§ **Short problem 1**
Do these statements agree with the Khotan passage? For each, answer yes or no and quote the deciding words of the passage. (a) Khotanese rulers took up Buddhism around the third century CE. (b) Ban Chao gave his horse to the sorcerers for the sacrifice. (c) The horses in the Shanpula graves are known to have been sacrificial animals.
§ **Short problem 2**
According to the Khotan passage, why did the god seem to be irritated? Answer in one to three sentences.
§ **Short problem 3**
Copy from the Khotan passage, starting with "The history of" and going on through "Kumamoto 2009).".

§ **Source passage**
The history of the kingdom of Khotan in the western part of the Tarim Basin (modern Xinjiang Uighurs’ Autonomous Region, China) is only partially known (
Figure 1). Ancient historical phases of Khotan are still too unclear, while Chinese chronicles and Tibetan Annals allowed a reconstruction of events after the conversion to Buddhism around the third century CE. Despite some early contacts with Buddhism having possibly already happened as early as the first century BCE (
De La Vaissière 2010, p. 86), Khotanese rulers adopted Buddhism some time later—as mentioned above, around the third century CE—and this remained the main religion of the entire kingdom until the Karakhanid conquest in the early eleventh century CE (
Kumamoto 2009).
Before the conversion to Buddhism, only archaeological material (especially coins) and some information kept in Chinese written sources could help not only in reconstructing the ancient history of Khotan but also its ancestral religion as well. There is some interesting information in the Hou Hanshu or the “Book of the Later [Eastern] Han” (presented to the court in 445 CE), specifically in the part concerning the biography of Ban Chao (班超).
This Chinese general, active in the second half of the first century CE, conquered the Tarim Basin, expelling the powerful Xiongnu, defeated the Kushans, and even sent envoys to the Parthians with the hope of reaching Da Qin, that is, the Roman Empire. In 73 CE, Ban Chao arrived in Khotan (Yutian 于田 in the text), whose king Guangde (廣德) did not treat the Chinese general according to his rank. Some “sorcerers” at his service suggested that Guangde keep good relations with the Xiongnu envoys, but not with the Han, and requested Ban Chao’s horse in order to sacrifice that animal to a non-specified Khotanese “irritated god”. Ban Chao pretended to agree and asked the leader of the sorcerers to come to him and personally obtain the horse of the Chinese general. However, Ban Chao beheaded the sorcerer and sent his head to Guangde along with his complaints about the bad treatment that he had suffered in Khotan. At that point, Guangde had all the Xiongnu envoys killed and performed an act of submission to Ban Chao, who then brought wonderful gifts to the king of Khotan and his subordinates (
Chavannes 1906, p. 221).
This episode of the biography of Ban Chao does not openly reveal the pre-Buddhist religion of Khotan. It is not completely clear if the sacrifice of the horse to a mysterious god, apparently irritated with the behaviour of Guangde, who was considered too benevolent towards the Chinese, could be just a further disrespectful act or even a literary invention. However, we should not dismiss the possibility that the information is somehow correct. In this latter instance, the horse sacrifice could point to some kind of Iranian-connected ritual also attested to among the Persians and other Central Asian peoples. Archaeological excavations at the Khotanese cemetery of Shanpula revealed at least two graves for horses that are possibly dated to the period between the second century BCE and the fourth CE. It is not clear if those horses were sacrificial animals, although they were accurately buried with several decorations (
Bunker 2001, pp. 36–38). In the Avesta, the holy book of Zoroastrianism, horse sacrifices performed for some deities appear often, such as in the Aban Yasht [5.108], where they were dedicated to the fertility goddess Anahita.

§ **Given records**

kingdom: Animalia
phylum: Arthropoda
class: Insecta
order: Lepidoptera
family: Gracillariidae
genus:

§ **Solution 1**
(a) Yes: "Khotanese rulers adopted Buddhism some time later—as mentioned above, around the third century CE"
(b) No: "Ban Chao beheaded the sorcerer and sent his head to Guangde"
(c) No: "It is not clear if those horses were sacrificial animals"

§ **Solution 2**
The god seemed irritated with Guangde's behavior. Guangde was considered too benevolent toward the Chinese.

§ **Solution 3**
The history of the kingdom of Khotan in the western part of the Tarim Basin (modern Xinjiang Uighurs’ Autonomous Region, China) is only partially known (
Figure 1). Ancient historical phases of Khotan are still too unclear, while Chinese chronicles and Tibetan Annals allowed a reconstruction of events after the conversion to Buddhism around the third century CE. Despite some early contacts with Buddhism having possibly already happened as early as the first century BCE (
De La Vaissière 2010, p. 86), Khotanese rulers adopted Buddhism some time later—as mentioned above, around the third century CE—and this remained the main religion of the entire kingdom until the Karakhanid conquest in the early eleventh century CE (
Kumamoto 2009).